Fertagus’s success is a powerful argument for privatization. When market competition drives performance, companies are incentivized to prioritize passenger satisfaction and operational efficiency. For Portugal—and Europe—this presents a compelling case for reducing the role of the state in rail transport.
The European Union has ambitious goals for rail transport, including making it the backbone of sustainable mobility by 2050. Yet, public operators like CP are failing to deliver. If the EU is serious about promoting rail as a viable alternative to car and air travel, it must confront the inefficiencies of state-owned rail companies.

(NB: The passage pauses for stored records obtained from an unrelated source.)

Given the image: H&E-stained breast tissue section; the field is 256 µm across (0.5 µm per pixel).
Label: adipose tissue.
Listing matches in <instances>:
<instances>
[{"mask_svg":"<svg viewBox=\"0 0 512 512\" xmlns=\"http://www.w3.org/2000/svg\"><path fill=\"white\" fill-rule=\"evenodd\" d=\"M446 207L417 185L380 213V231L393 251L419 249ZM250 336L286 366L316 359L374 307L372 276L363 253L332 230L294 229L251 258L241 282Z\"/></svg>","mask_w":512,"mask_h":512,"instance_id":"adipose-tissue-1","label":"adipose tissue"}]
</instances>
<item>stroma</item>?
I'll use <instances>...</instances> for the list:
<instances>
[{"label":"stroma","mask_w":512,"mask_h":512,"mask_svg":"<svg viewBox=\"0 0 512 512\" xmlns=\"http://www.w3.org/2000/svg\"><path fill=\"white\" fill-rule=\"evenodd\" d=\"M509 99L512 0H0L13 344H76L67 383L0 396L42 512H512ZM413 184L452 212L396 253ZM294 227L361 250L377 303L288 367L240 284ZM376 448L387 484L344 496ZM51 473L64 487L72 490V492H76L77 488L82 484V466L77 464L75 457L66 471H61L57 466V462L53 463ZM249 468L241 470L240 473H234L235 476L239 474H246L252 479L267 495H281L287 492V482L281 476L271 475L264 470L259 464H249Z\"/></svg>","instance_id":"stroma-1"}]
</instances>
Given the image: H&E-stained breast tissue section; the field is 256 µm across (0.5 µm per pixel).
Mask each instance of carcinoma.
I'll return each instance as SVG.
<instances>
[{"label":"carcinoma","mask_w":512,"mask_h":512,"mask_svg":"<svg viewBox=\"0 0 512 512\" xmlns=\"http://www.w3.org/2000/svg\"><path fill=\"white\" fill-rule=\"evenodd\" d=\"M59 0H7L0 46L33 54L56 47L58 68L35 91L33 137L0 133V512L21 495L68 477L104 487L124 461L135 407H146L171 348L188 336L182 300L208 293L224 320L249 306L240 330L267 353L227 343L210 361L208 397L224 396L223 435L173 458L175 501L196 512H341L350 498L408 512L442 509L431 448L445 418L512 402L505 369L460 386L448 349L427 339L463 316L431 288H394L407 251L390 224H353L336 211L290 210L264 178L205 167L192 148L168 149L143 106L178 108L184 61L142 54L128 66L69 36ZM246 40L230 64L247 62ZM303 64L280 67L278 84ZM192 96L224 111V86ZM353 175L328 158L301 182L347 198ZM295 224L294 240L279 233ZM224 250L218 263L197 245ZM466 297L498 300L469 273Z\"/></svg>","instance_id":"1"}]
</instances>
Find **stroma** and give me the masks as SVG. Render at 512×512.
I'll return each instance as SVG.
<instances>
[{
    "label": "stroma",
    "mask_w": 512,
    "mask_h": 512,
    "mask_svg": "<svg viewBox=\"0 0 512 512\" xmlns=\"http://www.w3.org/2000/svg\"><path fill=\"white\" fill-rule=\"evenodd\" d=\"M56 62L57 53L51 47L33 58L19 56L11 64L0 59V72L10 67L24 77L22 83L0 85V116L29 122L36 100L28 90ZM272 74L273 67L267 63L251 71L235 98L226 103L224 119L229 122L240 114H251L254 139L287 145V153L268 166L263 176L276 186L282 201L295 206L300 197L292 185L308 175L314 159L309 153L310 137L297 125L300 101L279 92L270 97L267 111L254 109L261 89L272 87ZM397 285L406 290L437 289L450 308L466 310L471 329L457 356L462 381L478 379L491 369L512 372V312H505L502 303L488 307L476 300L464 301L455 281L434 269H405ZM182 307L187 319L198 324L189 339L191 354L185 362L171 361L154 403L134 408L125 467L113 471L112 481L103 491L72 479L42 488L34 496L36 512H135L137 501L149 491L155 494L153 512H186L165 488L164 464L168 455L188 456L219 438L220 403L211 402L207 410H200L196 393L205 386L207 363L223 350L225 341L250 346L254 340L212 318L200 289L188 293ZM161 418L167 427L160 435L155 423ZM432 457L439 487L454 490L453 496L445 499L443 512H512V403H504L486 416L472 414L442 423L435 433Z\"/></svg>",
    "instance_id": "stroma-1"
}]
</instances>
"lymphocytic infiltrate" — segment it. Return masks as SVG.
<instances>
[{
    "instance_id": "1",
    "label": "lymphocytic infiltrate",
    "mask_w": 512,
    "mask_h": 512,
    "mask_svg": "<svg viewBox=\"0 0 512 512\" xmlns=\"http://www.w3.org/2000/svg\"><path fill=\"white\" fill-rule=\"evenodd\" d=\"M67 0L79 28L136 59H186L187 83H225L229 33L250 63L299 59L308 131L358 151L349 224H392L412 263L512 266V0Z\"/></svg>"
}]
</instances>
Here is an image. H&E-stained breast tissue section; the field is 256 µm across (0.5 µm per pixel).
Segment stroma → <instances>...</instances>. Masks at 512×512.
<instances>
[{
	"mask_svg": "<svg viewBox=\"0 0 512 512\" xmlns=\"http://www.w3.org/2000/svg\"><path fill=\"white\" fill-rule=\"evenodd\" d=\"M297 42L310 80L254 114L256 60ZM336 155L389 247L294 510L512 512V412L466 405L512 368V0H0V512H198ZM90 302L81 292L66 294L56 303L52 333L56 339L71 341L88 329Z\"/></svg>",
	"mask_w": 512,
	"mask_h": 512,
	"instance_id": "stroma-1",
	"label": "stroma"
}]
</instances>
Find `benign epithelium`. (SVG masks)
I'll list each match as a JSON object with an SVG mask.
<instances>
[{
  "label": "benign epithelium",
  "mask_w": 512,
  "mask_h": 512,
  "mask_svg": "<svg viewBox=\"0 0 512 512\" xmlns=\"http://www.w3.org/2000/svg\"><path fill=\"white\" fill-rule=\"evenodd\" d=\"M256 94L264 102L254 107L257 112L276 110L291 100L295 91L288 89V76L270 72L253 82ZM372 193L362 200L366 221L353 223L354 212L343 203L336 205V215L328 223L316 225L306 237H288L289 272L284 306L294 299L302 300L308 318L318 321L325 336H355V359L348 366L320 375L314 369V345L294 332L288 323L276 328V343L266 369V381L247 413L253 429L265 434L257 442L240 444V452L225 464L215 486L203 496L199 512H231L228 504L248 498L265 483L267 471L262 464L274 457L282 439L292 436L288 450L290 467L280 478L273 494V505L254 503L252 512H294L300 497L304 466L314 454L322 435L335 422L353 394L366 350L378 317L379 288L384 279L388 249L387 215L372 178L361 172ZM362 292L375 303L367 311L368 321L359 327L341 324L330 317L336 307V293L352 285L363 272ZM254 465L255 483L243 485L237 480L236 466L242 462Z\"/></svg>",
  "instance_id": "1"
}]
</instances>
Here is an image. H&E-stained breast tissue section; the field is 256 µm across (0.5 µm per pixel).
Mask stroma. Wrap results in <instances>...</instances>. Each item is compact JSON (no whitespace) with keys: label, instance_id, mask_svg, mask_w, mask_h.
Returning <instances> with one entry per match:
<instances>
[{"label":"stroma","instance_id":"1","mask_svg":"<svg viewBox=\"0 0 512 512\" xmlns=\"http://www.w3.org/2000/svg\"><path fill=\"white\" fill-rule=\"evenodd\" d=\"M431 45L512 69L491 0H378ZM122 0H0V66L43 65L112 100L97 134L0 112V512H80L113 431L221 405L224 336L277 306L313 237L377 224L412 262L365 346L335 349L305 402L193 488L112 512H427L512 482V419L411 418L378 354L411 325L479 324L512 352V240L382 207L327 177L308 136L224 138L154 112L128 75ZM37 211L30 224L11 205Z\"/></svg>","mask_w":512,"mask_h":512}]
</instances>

Privatization can help bridge this gap. By introducing competition, private operators can drive innovation, improve service quality, and ensure taxpayer money is spent more effectively.
CP’s problems are not inevitable; they stem from structural issues commonly found in public enterprises. One major issue is the lack of accountability, as the absence of market competition leaves CP with little incentive to improve its operations. Additionally, political interference often drives decisions based on agendas rather than prioritizing the needs of passengers. This dysfunction ultimately places a heavy burden on taxpayers, who are forced to subsidize a failing system without any assurance of improved service.
For Europe, CP serves as a cautionary tale. Public rail companies across the EU must be restructured to prioritize efficiency and customer satisfaction—or face similar criticisms, as is the case with the Spanish REFE and the German Deutsche Bahn.
Perhaps the strongest argument for privatization is fairness. Why should taxpayers subsidize a system that consistently underperforms? Many Portuguese citizens never use CP’s services, yet they are forced to bear its costs. This is neither efficient nor just.
The EU, too, must consider the moral implications of funding public rail systems that fail to deliver value. By shifting towards private models, governments can ensure that only those who use the service bear its costs.
Portugal’s railway system is failing its citizens, and the European Union cannot afford to ignore the broader implications. Public train companies must adapt or step aside. By embracing privatization and competition, Portugal—and Europe—can ensure its rail systems serve passengers, not politics.
The time for change is now. European citizens deserve better than the inefficiencies of state-run monopolies. Let CP’s failures be a wake-up call for a continent striving to build a sustainable, integrated future.